* ENTRIES SHOWN:

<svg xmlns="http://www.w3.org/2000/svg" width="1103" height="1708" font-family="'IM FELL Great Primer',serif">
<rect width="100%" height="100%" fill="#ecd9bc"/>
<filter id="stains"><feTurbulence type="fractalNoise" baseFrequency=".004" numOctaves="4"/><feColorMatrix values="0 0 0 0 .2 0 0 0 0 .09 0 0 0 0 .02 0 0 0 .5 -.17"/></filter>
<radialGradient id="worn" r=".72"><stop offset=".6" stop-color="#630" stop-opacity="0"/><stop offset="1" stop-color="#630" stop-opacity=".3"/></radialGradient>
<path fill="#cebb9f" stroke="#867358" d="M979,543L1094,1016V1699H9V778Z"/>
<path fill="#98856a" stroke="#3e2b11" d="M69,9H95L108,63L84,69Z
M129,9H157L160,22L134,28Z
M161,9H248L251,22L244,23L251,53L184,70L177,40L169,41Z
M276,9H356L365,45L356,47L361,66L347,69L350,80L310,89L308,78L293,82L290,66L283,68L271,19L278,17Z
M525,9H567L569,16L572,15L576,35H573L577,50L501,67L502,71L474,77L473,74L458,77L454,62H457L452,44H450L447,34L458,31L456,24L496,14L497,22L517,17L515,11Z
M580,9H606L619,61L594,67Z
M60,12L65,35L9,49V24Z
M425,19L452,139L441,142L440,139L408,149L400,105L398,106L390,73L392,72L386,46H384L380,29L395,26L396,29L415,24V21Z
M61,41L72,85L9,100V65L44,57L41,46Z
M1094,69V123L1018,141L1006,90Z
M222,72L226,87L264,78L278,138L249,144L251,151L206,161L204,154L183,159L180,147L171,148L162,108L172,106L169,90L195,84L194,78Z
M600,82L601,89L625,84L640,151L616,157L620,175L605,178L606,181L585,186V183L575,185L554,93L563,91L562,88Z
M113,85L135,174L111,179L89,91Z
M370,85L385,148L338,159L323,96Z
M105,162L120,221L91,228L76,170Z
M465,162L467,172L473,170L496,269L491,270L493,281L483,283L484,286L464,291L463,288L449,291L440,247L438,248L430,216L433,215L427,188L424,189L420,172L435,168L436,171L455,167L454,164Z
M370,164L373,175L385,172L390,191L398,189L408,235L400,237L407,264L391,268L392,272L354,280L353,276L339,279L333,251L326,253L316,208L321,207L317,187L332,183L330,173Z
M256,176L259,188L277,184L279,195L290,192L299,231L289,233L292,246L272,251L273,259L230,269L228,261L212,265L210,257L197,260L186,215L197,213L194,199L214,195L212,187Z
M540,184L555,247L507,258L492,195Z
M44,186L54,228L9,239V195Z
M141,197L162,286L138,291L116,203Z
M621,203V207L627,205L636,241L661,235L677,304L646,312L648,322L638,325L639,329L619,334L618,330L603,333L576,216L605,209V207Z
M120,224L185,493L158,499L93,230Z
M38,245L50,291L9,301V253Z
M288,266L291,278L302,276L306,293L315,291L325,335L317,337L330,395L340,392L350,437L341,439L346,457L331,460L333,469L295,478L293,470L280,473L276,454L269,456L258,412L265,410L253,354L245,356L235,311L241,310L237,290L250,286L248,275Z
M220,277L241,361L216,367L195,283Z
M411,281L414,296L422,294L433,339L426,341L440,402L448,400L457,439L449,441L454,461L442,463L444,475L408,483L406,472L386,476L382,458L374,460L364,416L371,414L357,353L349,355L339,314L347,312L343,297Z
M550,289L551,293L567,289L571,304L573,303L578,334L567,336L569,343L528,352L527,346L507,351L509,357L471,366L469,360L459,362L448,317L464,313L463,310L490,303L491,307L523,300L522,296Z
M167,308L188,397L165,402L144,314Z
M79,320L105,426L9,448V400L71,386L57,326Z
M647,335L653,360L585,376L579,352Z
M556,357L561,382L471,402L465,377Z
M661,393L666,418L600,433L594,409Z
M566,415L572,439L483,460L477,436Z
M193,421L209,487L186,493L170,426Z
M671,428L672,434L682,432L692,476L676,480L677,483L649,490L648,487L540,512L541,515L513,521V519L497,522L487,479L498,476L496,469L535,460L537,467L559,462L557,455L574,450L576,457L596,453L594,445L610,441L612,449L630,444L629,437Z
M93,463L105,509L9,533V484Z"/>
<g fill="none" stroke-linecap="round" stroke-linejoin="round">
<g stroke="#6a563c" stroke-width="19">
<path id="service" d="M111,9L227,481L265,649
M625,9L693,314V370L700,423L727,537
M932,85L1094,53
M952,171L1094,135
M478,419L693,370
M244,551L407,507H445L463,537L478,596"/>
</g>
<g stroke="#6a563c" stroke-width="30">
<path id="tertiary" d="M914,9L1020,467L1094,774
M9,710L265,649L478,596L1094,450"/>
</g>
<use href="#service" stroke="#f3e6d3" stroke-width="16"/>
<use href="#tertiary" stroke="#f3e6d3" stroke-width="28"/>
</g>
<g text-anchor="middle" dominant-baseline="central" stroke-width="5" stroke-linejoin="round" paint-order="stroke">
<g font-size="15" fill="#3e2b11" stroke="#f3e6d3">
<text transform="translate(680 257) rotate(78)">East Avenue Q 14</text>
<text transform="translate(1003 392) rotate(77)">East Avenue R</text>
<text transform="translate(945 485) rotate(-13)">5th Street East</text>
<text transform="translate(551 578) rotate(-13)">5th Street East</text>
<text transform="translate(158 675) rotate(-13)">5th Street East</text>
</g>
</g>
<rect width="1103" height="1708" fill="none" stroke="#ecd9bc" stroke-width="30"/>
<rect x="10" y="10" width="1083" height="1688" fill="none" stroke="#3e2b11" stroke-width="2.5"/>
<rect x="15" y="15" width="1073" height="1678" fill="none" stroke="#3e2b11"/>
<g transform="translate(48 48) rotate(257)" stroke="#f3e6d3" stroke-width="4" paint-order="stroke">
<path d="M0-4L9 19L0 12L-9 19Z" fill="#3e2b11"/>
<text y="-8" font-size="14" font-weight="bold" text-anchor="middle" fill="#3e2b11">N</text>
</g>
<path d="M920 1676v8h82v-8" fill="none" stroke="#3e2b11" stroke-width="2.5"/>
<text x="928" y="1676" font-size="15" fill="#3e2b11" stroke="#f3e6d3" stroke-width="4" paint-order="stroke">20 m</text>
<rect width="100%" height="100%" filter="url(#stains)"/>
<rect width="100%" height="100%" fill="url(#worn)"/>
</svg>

* EXERCISE BRIEF:
Show all lines above holding "worn".

* ANSWER TO THE PROBLEM:
<radialGradient id="worn" r=".72"><stop offset=".6" stop-color="#630" stop-opacity="0"/><stop offset="1" stop-color="#630" stop-opacity=".3"/></radialGradient>
<rect width="100%" height="100%" fill="url(#worn)"/>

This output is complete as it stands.